El gran problema de los giros para vehículos grandes
El principal inconveniente radica en la dificultad que experimentan los vehículos de gran tamaño al intentar incorporarse a las calles locales desde la avenida principal. Los vecinos de la zona han reportado de manera constante que autobuses escolares, camiones de recolección de basura y vehículos de emergencia se ven obligados a subirse a las aceras para poder completar los giros. Esta situación no solo desgasta la infraestructura urbana, sino que genera un riesgo latente tanto para los peatones que esperan en las esquinas como para los propios conductores.
Ante el aumento de las quejas, la concejala de Don Valley North, Shelley Carroll, intervino de manera formal solicitando que los Servicios de Transporte de la ciudad revisen a fondo el nuevo diseño de las intersecciones. Dicha moción fue adoptada por el Consejo Comunitario de North York, con miras a ser evaluada de forma prioritaria por el Consejo Municipal.
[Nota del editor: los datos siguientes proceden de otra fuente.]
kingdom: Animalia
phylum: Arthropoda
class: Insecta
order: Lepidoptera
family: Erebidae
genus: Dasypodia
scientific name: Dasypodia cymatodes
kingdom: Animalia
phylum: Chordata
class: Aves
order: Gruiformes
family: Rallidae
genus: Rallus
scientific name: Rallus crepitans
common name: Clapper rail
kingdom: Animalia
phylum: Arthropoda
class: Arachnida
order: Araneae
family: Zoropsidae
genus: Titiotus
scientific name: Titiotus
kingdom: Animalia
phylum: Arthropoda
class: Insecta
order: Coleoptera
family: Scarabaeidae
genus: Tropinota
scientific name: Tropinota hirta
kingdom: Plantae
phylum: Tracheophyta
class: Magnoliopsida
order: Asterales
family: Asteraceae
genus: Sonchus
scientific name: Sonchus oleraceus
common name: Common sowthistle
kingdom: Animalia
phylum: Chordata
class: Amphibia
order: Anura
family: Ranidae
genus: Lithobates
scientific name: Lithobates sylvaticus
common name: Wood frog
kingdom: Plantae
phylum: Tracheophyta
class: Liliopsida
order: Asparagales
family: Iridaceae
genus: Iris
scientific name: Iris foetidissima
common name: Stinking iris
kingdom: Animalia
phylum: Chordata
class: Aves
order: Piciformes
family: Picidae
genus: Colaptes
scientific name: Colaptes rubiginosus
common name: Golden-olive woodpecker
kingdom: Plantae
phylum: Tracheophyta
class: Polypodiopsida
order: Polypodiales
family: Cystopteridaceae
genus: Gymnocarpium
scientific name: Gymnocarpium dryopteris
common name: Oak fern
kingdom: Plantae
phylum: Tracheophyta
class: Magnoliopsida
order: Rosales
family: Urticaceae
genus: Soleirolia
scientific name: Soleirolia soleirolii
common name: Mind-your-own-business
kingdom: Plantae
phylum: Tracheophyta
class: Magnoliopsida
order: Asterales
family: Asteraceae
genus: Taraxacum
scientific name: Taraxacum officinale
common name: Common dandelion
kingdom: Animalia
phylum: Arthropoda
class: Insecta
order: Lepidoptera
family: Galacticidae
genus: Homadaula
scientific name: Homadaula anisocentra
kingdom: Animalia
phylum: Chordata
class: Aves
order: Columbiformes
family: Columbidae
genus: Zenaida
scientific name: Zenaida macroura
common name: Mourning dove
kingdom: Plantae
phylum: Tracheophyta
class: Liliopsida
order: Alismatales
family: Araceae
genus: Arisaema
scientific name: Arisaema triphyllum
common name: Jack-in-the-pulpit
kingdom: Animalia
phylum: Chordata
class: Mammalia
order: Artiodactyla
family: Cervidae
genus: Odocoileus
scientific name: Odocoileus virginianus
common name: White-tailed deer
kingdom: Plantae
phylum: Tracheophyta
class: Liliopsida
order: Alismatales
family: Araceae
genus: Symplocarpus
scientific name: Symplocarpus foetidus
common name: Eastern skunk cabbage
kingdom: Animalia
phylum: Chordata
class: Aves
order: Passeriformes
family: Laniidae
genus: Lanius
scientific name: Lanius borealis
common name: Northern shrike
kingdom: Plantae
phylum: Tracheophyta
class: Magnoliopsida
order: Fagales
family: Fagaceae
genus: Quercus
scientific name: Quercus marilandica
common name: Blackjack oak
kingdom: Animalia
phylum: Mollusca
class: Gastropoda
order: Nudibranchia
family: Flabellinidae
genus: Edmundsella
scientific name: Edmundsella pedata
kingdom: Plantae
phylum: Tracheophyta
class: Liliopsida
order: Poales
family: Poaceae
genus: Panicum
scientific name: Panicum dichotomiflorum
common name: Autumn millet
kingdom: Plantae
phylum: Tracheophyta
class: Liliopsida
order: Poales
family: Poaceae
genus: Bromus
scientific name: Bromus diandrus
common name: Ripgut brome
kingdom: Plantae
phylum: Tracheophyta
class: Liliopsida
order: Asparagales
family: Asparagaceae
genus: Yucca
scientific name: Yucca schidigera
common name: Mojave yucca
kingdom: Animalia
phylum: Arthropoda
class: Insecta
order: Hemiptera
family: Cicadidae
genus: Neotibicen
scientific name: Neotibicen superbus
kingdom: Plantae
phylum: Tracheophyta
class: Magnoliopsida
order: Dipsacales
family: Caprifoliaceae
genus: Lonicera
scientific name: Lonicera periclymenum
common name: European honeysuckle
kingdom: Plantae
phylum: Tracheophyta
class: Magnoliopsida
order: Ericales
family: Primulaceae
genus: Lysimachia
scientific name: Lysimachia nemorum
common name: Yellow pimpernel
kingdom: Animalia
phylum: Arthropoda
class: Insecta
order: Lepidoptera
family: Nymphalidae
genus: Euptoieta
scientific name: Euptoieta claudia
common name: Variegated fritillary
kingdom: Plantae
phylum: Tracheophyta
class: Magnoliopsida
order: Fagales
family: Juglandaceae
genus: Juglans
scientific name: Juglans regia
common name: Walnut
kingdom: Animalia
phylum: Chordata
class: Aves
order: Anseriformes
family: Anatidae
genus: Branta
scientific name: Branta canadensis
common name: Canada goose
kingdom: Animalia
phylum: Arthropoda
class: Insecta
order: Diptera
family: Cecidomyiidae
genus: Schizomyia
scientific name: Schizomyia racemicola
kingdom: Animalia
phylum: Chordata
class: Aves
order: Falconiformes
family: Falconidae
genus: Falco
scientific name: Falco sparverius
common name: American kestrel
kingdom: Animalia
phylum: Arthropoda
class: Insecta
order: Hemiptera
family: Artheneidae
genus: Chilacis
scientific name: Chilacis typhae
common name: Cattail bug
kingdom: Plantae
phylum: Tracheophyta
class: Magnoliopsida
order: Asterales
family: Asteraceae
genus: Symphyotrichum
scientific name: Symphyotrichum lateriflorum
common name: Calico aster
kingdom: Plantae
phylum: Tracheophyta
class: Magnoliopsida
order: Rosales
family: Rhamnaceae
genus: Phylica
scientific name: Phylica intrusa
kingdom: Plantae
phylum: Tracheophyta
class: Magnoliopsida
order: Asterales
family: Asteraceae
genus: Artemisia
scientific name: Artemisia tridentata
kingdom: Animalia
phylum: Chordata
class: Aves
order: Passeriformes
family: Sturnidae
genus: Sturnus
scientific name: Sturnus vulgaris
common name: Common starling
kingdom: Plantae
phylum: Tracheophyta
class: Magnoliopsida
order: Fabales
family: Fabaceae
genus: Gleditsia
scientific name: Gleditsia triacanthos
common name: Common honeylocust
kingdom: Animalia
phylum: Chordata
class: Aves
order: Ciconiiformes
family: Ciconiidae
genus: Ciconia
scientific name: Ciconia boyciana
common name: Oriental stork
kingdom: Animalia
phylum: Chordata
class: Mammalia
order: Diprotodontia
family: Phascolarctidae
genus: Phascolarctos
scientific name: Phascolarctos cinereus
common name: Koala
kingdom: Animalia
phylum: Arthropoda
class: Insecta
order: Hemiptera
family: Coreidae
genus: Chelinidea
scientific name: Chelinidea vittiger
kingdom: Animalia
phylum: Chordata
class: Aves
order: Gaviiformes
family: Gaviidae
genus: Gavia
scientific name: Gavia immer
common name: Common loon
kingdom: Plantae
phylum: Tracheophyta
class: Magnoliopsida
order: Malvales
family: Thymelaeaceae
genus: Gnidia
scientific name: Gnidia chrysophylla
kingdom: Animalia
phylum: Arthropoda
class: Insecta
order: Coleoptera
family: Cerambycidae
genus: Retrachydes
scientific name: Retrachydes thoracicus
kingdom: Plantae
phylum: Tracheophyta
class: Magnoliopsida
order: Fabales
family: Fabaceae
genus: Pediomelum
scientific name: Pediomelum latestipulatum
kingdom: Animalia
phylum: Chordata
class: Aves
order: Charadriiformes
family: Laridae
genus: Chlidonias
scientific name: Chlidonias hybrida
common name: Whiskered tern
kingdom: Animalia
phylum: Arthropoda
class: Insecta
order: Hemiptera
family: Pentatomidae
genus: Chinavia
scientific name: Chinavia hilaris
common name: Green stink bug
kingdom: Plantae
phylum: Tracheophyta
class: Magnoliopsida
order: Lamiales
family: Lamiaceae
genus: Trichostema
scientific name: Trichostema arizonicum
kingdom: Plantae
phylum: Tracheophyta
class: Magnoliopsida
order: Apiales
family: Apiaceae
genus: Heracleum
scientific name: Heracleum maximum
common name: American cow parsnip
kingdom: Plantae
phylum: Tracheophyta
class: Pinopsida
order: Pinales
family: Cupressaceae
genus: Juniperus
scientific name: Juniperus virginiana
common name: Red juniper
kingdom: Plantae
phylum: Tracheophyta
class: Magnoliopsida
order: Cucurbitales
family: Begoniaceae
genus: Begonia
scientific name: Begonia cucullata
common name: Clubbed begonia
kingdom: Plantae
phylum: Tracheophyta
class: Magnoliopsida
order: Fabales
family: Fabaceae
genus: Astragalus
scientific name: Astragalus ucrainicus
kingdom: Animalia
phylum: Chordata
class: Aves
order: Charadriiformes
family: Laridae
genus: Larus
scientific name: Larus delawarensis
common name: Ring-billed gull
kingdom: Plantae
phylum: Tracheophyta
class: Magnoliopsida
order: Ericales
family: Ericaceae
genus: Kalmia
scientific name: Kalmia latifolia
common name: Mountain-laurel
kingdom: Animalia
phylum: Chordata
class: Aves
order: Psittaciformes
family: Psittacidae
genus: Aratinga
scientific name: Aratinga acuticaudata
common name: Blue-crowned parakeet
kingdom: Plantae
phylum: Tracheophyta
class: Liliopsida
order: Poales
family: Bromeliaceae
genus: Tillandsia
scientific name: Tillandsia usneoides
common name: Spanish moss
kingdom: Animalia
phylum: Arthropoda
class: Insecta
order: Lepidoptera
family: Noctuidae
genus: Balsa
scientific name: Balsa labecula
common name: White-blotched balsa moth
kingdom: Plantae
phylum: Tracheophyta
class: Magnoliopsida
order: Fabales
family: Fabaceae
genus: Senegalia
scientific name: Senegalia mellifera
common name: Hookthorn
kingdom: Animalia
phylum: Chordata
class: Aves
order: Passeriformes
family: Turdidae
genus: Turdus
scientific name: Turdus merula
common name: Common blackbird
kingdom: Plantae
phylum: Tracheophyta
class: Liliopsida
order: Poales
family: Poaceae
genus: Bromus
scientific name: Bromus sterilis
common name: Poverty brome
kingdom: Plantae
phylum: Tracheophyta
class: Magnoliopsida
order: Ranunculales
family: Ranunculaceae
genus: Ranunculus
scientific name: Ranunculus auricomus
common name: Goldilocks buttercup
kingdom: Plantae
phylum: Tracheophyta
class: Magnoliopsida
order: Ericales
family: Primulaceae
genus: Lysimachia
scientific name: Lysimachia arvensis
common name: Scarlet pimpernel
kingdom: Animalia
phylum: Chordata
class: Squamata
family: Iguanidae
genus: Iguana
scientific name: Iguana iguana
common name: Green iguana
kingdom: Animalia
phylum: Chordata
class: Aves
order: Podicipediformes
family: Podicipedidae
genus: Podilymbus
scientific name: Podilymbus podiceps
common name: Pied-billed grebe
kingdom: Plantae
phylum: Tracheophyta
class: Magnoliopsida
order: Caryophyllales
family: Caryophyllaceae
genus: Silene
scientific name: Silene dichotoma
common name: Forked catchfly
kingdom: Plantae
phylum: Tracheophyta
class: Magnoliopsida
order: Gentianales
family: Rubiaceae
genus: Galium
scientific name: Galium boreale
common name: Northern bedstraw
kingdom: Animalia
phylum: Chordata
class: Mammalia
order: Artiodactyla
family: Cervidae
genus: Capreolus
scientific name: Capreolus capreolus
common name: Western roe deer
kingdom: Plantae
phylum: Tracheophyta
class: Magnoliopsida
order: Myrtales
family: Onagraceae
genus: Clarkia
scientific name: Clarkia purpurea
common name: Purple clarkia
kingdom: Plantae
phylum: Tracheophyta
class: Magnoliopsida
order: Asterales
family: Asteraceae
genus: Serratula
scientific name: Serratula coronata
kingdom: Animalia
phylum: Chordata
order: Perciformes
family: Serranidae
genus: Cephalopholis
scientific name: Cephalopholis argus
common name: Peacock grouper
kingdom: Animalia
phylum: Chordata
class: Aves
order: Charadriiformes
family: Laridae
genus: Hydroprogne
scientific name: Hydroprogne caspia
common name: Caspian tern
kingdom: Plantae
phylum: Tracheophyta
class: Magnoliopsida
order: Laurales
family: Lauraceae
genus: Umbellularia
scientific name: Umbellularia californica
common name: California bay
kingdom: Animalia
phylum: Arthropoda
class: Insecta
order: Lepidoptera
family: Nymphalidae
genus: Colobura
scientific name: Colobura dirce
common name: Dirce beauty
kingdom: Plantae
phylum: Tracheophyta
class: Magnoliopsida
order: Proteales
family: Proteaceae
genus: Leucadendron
¿Una nueva reconstrucción en camino?
La auditoría técnica examinará detalladamente si las esquinas más estrechas operan bajo condiciones seguras, si ha habido un incremento en colisiones o problemas de mantenimiento, y si los vehículos de servicios esenciales pueden transitar sin contratiempos. Las 11 intersecciones bajo evaluación incluyen puntos clave como Old English Lane, Tarbert Road, Laureleaf Road, Bestview Drive y Townsend Road, entre otras.
Se espera que el personal municipal entregue los resultados y conclusiones de este análisis a principios de 2027. Será entonces cuando se determine si este tramo vial requerirá, de manera irónica, una nueva ronda de demoliciones y obras para corregir el diseño actual. Una muestra más de que, en Toronto, ningún proyecto vial parece ser definitivo.